The concept of open payment allows riders to pay for transit in a variety of ways. It also includes a registration process that gives riders opportunities for customized discounts and other benefits. At the same time, the public transit provider receives valuable customer data for analysis. That is an open payment system in a nutshell.
So what else do you need to know about how open payment systems operate? A lot, it turns out, because these systems do much more than just manage rider payments and accounts.
Creating a Network
The biggest benefit of having an open payment system is the value it offers to the function of a transit organization. For a public transit organization to be effective, all parts of the whole must have a function. Dysfunction brings discord and creates problems within the organization, so identifying areas that are weak is paramount. But adding new functions to an organization takes work. It’s not as simple as implementing an open payment system and hoping it takes hold with the other departments in a transit office.
Those departments include maintenance, finance, operations, accounting, marketing and IT, just to name a few. Each of these departments stand to gain from the function of an open payment system. In fact, if there is no gain for each of the parts to the organization it creates that dysfunction we were talking about. So how exactly do you make an open payment system function as part of the whole?
Tips for Creating a Functional System
Start by taking the big data gathered by an open payment system. This includes everything from the personal information received when riders register for the system, to the data gathered about ride times and payment types. Every single data point that is received in an open payment system has the ability to be utilized by the greater organization. The goal is finding where these data points best fit for functionality.

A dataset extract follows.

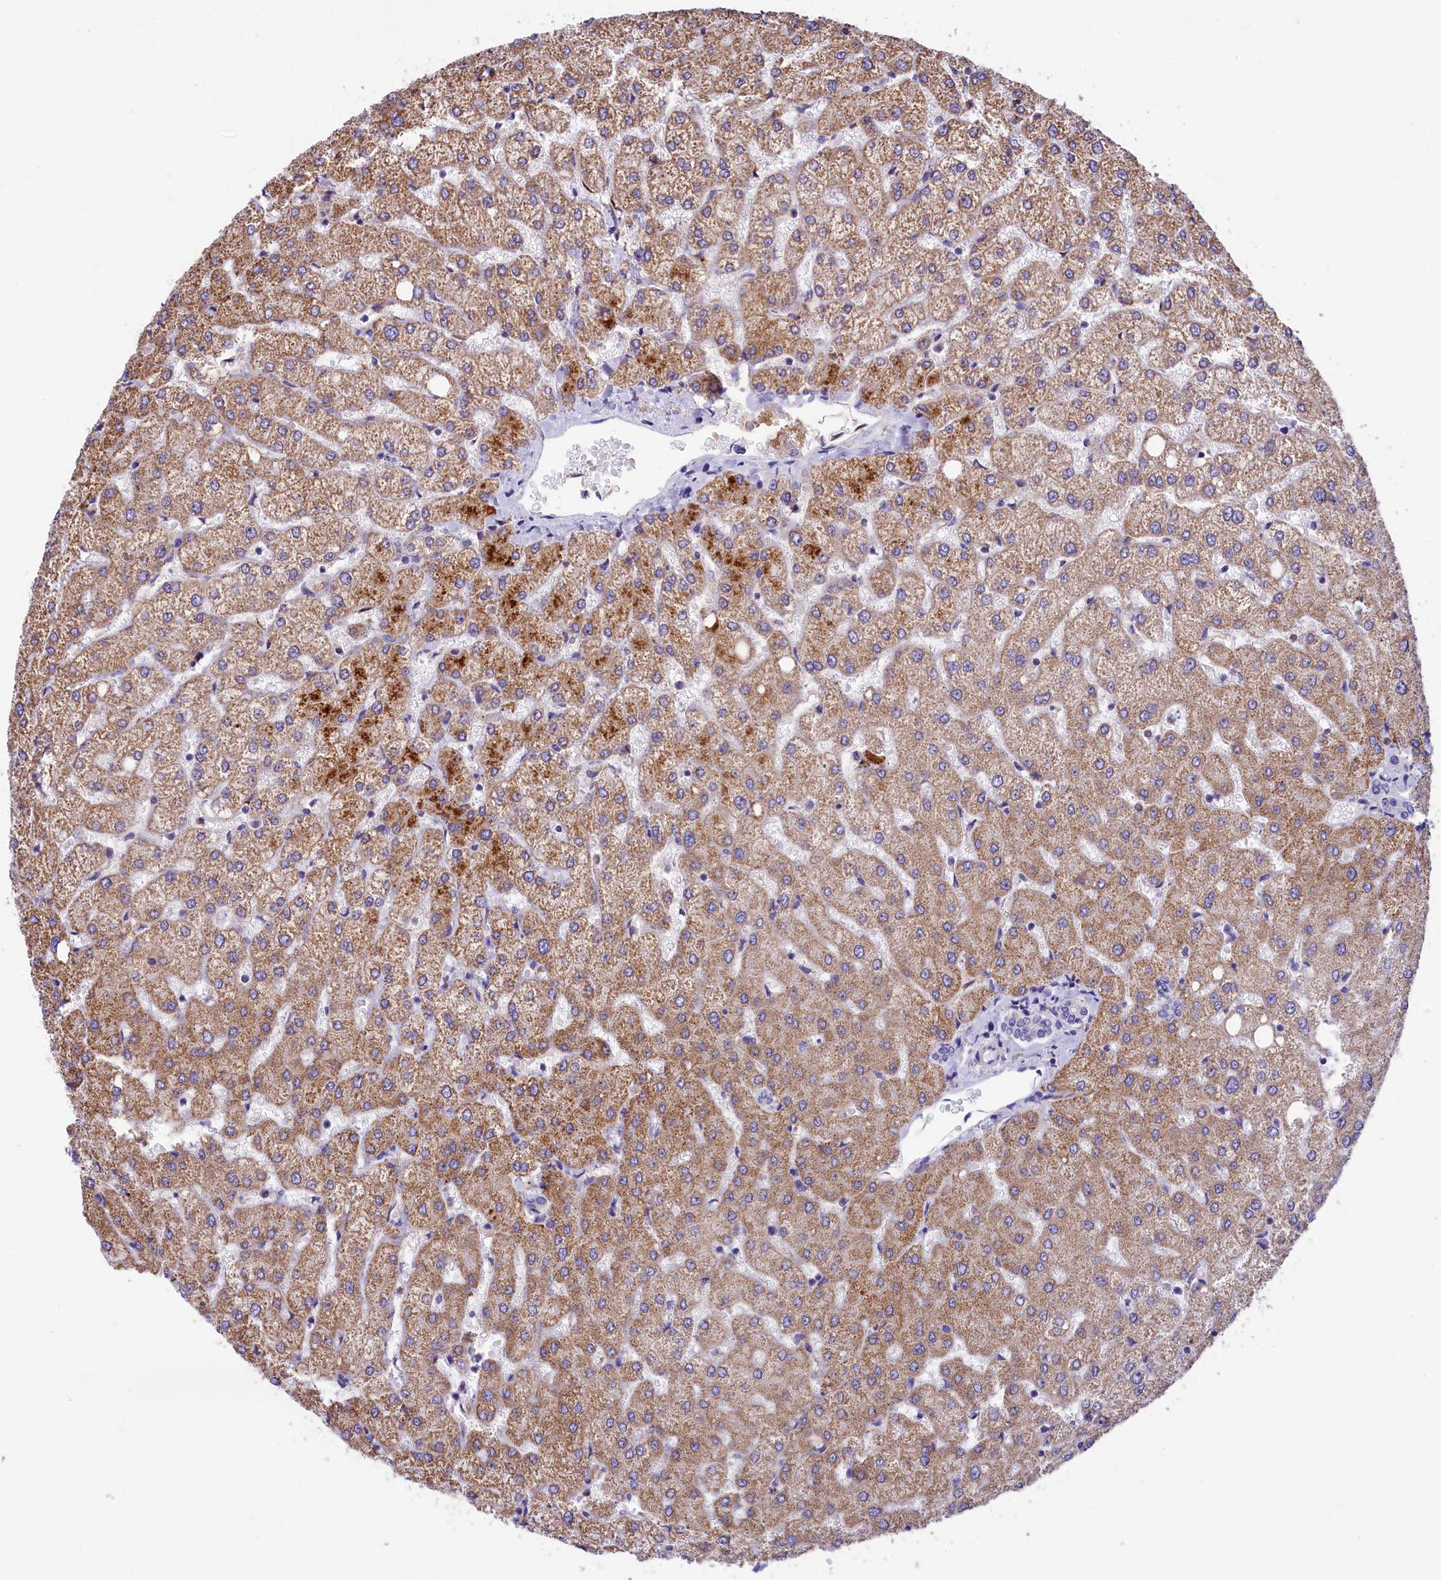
{"staining": {"intensity": "negative", "quantity": "none", "location": "none"}, "tissue": "liver", "cell_type": "Cholangiocytes", "image_type": "normal", "snomed": [{"axis": "morphology", "description": "Normal tissue, NOS"}, {"axis": "topography", "description": "Liver"}], "caption": "Immunohistochemistry (IHC) of normal liver exhibits no expression in cholangiocytes.", "gene": "DNAJB9", "patient": {"sex": "female", "age": 54}}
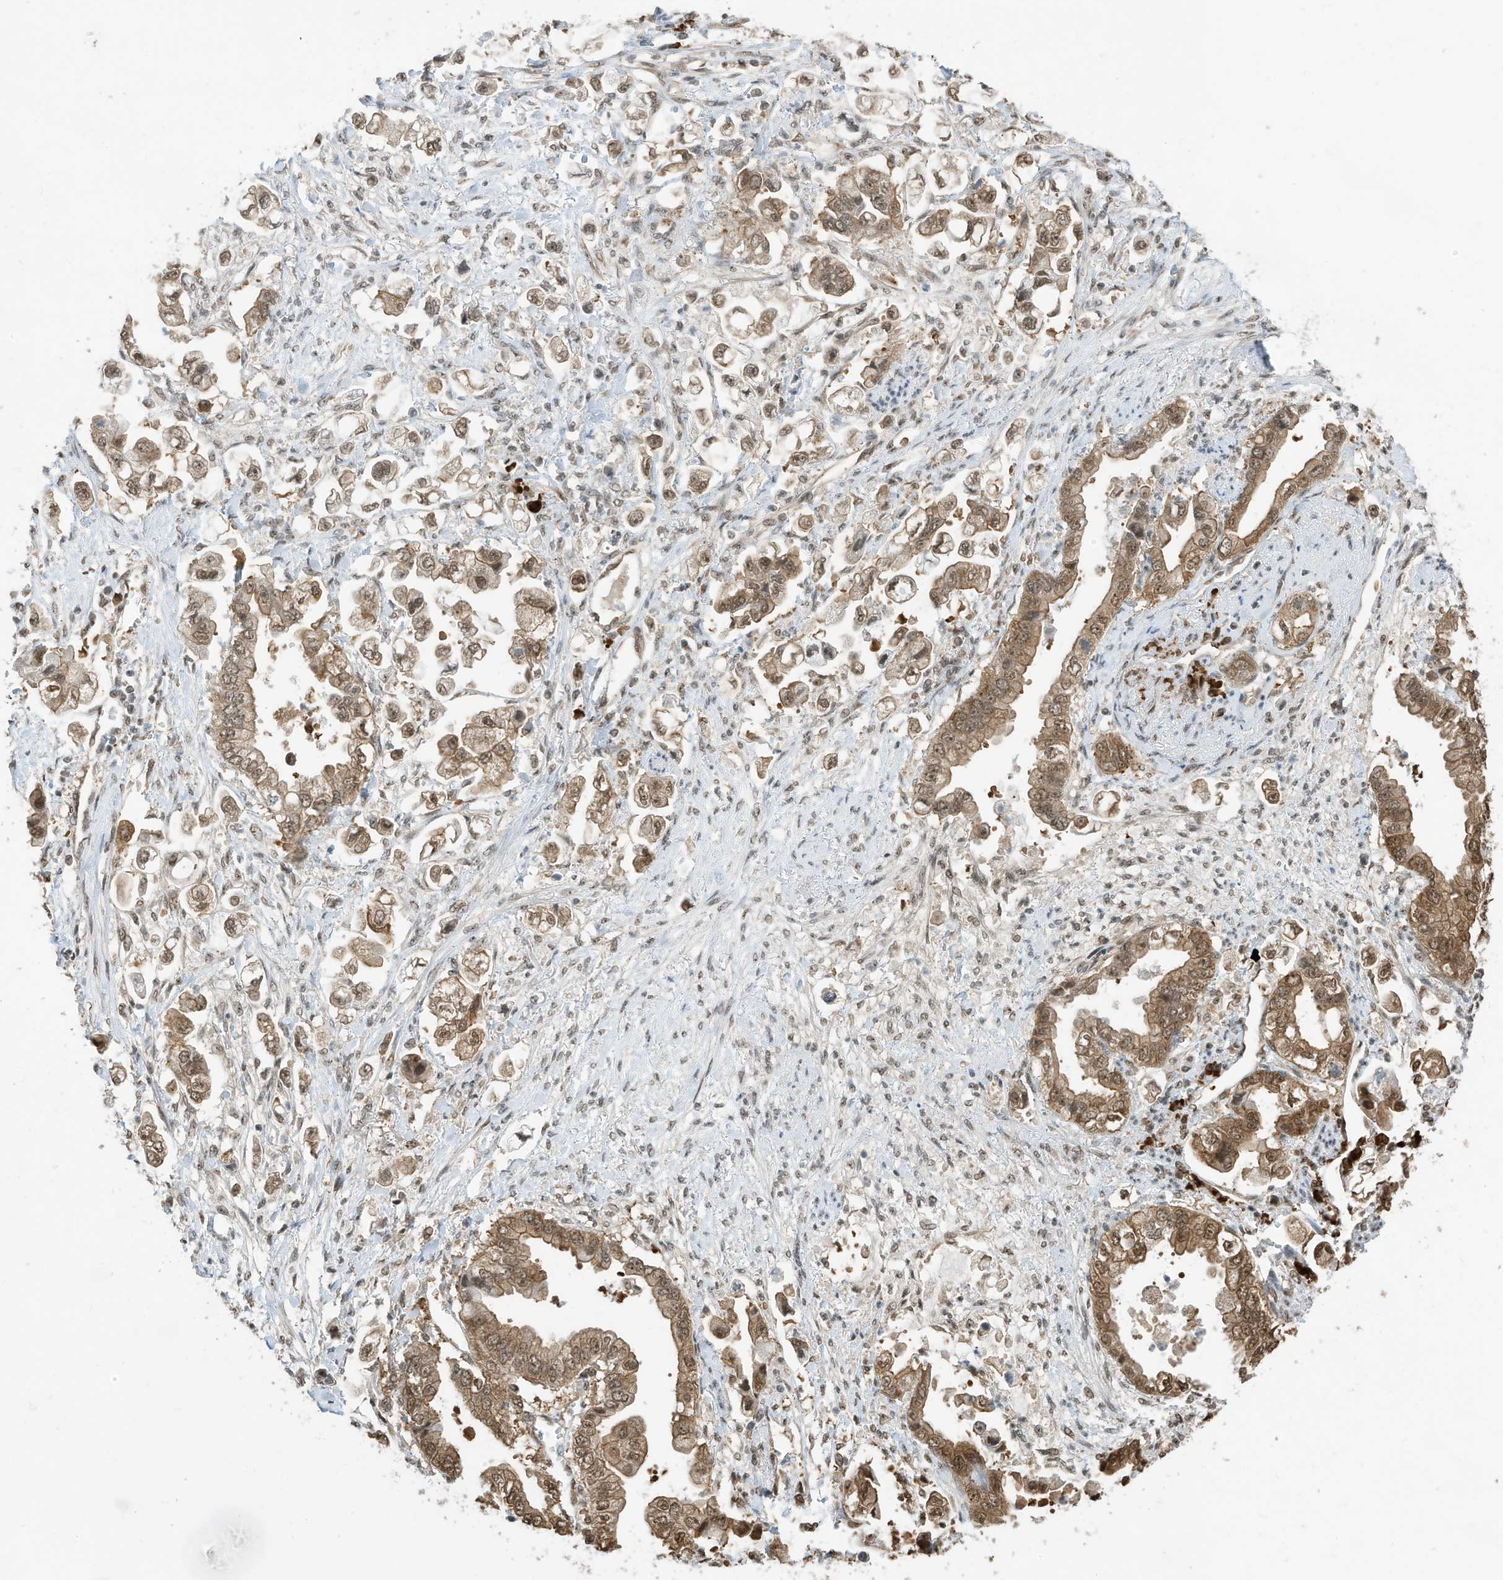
{"staining": {"intensity": "moderate", "quantity": ">75%", "location": "cytoplasmic/membranous,nuclear"}, "tissue": "stomach cancer", "cell_type": "Tumor cells", "image_type": "cancer", "snomed": [{"axis": "morphology", "description": "Adenocarcinoma, NOS"}, {"axis": "topography", "description": "Stomach"}], "caption": "IHC (DAB) staining of stomach cancer (adenocarcinoma) displays moderate cytoplasmic/membranous and nuclear protein expression in approximately >75% of tumor cells.", "gene": "ZNF195", "patient": {"sex": "male", "age": 62}}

For example, the marketing department can access valuable data that includes:
- Age demographics of riders for marketing to the most in-demand cohorts
- Busiest times of day, months, or seasons so marketing can create more effective campaigns
- Personalized rider data that gives the marketing team a more clearer user persona
For the IT department, data opens up the discussion of ways to use data to create a better “UX” design for the system at large. For the revenue department, everything involving payment processes and payment amounts can be analyzed using this big data as a way to better target discount campaigns. This is just a sampling of ways marketing can use big data from open payment systems to make their jobs more efficient.
In addition to benefiting your organization at large, finding ways to help other departments use big data that comes from an open payment system also helps other members of teams accept the changeover. Acceptance is key to ensuring an open payment system gains a foothold and is able to function at its greatest capacity. After all, change can be a slow process that needs all of the support it can get to ensure a seamless transition.
Other Open Payment System Truths
Open payment systems are revolutionary and new to the public transit game. As a result, there are a lot of not-truths out there. Unfortunately these myths can deter would-be public transit systems from utilizing this modern payment method.
Break free of the myth that open payment systems are standalone systems that don’t offer any value to the greater good of a public transit organization.